I currently have a problem when trying to run mpiexec or mpiexec-hydra on a cluster using Sun Grid Engine to schedule jobs.
The errors that come up after running the mpiexec-hydra are the following:
Traceback (most recent call last):
File "<stdin>", line 973, in ?
File "<stdin>", line 465, in mpdboot
ValueError: need more than 1 value to unpack
error: commlib error: access denied (client IP resolved to host name "localhost.localdomain". This is not identical to clients host name "node038.cm.cluster")
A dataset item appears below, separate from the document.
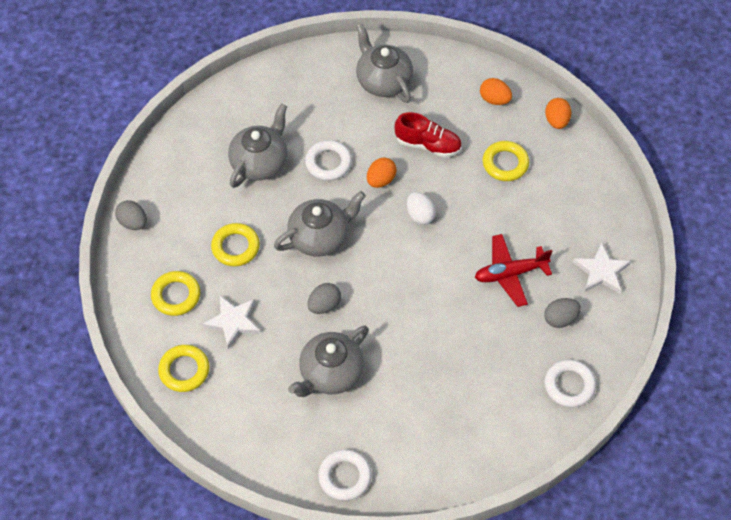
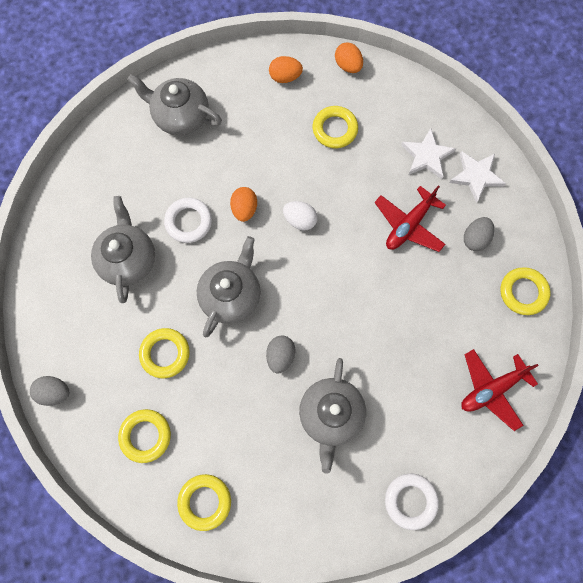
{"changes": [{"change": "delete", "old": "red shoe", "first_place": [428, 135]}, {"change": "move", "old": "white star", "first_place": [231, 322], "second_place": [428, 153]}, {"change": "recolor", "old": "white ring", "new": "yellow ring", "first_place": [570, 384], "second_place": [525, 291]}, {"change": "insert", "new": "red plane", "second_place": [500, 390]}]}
error: executing task of job 1046000 failed: failed sending task to execd@localhost: can't find connection
And this is a job-script that I am using to run the mpi Job:
#!/bin/sh
#
# Your job name
#$ -N My_Job
#
# Use current working directory
#$ -cwd
#
# pe (Parallel environment) request. Set your number of processors here.
#$ -pe impi 24
#
# Run job through bash shell
#$ -S /bin/bash
# If modules are needed, source modules environment:
. /etc/profile.d/modules.sh
# Add any modules you might require:
module add shared
module load intel/compiler/64/11.1/046
module load intel/mpi/4.0.0.028
# The following output will show in the output file
echo "Got $NSLOTS processors."
cat $PE_HOSTFILE | awk '{print $1}' | sort -u | head -n 2 > hostfile.txt
# Run your application
env
export I_MPI_MPD_RSH=ssh
export I_MPI_HYDRA_DEBUG=on
export I_MPI_HYDRA_BOOTSTRAP=ssh
mpdboot -n 2 --verbose -r /usr/bin/ssh -f $PE_HOSTFILE
mpiexec.hydra -np 2 pingpong2 > output_file.txt
Also I did not setup an .mpd.conf and mpd.hosts in my home account. Not sure if these files are generated when calling intel mpi.
When i run ps aux | mpd, no mpd is listed as running.
Thanks,
Kris